[Text]
Travesty in Travertine

No Fall from Grace, Thickens and Sickens and Travesty in Travertine were all competing titles for this story. The W.R. Grace Building at w 42nd street, was commissioned by the W.R. Grace Corporation, designed by Gordon Bunshaft of Skidmore, Owings and Merrill and completed in 1971 (the resemblance to the Solow Building at 9 West 57th St. is no coincidence - the initial, rejected design for the facade of that building was used by Bunshaft for the Grace Building). A casual perusal of Internet sources will give relatively neutral to positive reviews of this building. Wikipedia's entry is perfunctory. 50 stories with signature curved sloping bases (the same on 43rd Street) - click here for photo. Exterior in white travertine.
But if you dig further, you will find many architects HATE this building. Architecture critic Paul Goldberger said: "The Grace Building's front - I call it swooping, others call it a ski-jump - is an arrogant, exhibitionistic form that breaks the line of building-fronts that is important to any New York City Street ... Mr. Bunshaft, it would seem, cares nothing about Bryant Park or about anything except the shape of his own building, which from the northwest, at the corner of 43rd Street and Sixth Avenue, looks like nothing so much as an immense piece of furniture squeezed awkwardly into the wrong place. At that corner, as a zoning bonus permitting extra height, is one of the coldest and most unwelcoming plazas any architect has created anywhere." The AIA Guide to NYC calls it "a disgrace to the street."

[What to do]
1 - For the piece on the Grace Building, say whether each statement below agrees with it, answering yes or no and quoting the words that decide it: (a) The building was finished in 1971. (b) Paul Goldberger found the plaza at 43rd Street and Sixth Avenue warm and inviting. (c) The AIA Guide to NYC speaks badly of the building.
2 - Carry the piece on the Grace Building forward from its last sentence.

[Collected material]
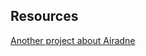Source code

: ## Resources

[Another project about Airadne](https://github.com/CarlosAMolina/microservice-apis-python)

[Task-by-task outputs]
1 -
(a) Yes: "completed in 1971"
(b) No: "one of the coldest and most unwelcoming plazas any architect has created anywhere"
(c) Yes: "a disgrace to the street."

2 -
But the plot thickens and sickens. W.R. Grace and Company was founded by William Russell Grace (1832-1904) in 1854 in Peru - he had left Ireland due to the Potato Famine. He moved to NYC in 1865. He was also the city's first Roman Catholic Mayor, serving two terms - 1880-1888. Initially the company was in fertilizer and machinery. Later there were acquisitions of chemical companies and here the problems started.
It was found that in the 1970s the W. R. Grace Company had improperly disposed of trichloroethylene, an industrial solvent, which entered the groundwater of Woburn, Mass, causing six deaths from leukemia and numerous illnesses in the town's families. They were indicted in 1987. However, this is only the start - Grace was also plagued with asbestos injury claims and lawsuits as a result of vermiculite mining in Libby, Montana (the vermiculite was found to contain asbestos). In 2001, they filed for bankruptcy protection. The U.S. Department of Justice determined that Grace had transferred 4-5 billion dollars to spin-off companies it had purchased just before declaring bankruptcy (the bankruptcy court ordered the various companies to return nearly $1 billion to Grace). This story has been the subject of TV, PBS and NPR specials and even a film (A Civil Action, starring John Travolta).
The company, now located in Maryland, no longer has offices in the Grace Building. W.R. Grace is still in business, is traded on the NY Stock Exchange and has a valuation of $1.5 billion. So far, there's been grace for Grace ...

8 comments:

indieperfumes said...

One of those stories that make you really doubt that there is anybody really responsible driving the car, so to speak.
I knew someone who worked in that building, and obviously many people do work there. They make the best of it but it really is a fancy bunker...
unfortunately there are many buildings like this on 6th avenue in midtown, even less thought out.

Lorelai said...

So who uses the building now? I was just recently wondering about this building as well- it's a name that makes you curious!

Brian Dubé said...

lorelai;
There are a number of office tenants including, I believe, Time Warner.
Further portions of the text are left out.